One night earlier this week, I pulled up to my garage door. It was late (for me) and dark. I was tired and just wanted to eat and go to bed. My husband spends two or three nights a week away, so all was quiet. And there in my headlights – a large carton with the “smiley arrow” of my least favorite retailer emblazoned on it. Aggravating enough to have to get out of the car in the cold and drag the carton inside; more aggravating because I don’t have the same happy reaction to receiving a package from this source as I do from Talbot’s or Land’s End.

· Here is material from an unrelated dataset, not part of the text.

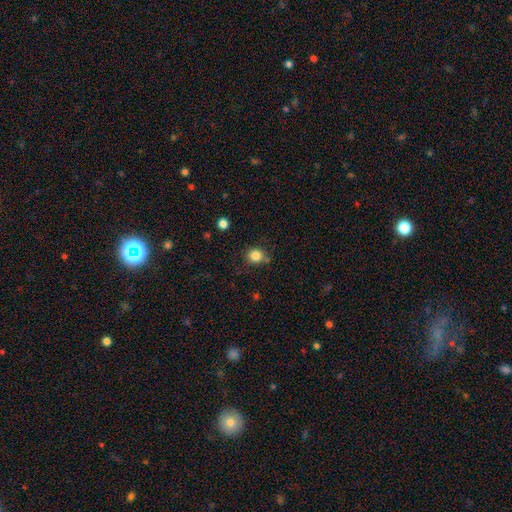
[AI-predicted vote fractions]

The package was addressed to my husband, so I left it unopened in a prominent location. Even after all these years, we still respect the privacy of mail, packages, etc. But after all these years, I did feel free to get a little snarky when speaking to him on the phone: “Since when are we shopping on the dark side?” He disclaimed any contact with the despised source of the shipment, and technically, he had not crossed over. When the package was opened, it contained envelopes of an uncommon size which he had ordered from a small company. But guess who did the fulfillment and shipping?
This incident got me thinking about how this one large company has permeated every aspect of our lives, and how hard they are to avoid. In my shop I have daily reminders. Yesterday a customer asked if we had free Wi-Fi so that she could check her wish-list on A#%&* against my used-book prices. She was not consciously “showrooming” (identifying books she wanted or that I recommended to order elsewhere later), but doing what she considered to be normal comparison shopping. It never occurred to her that I might bristle (which action I carefully concealed) at the mention of the name. For her, and many others, the main retailer is A#%&*. She was astute enough, however, to realize that her chosen source is not always the cheapest despite what they would have you believe.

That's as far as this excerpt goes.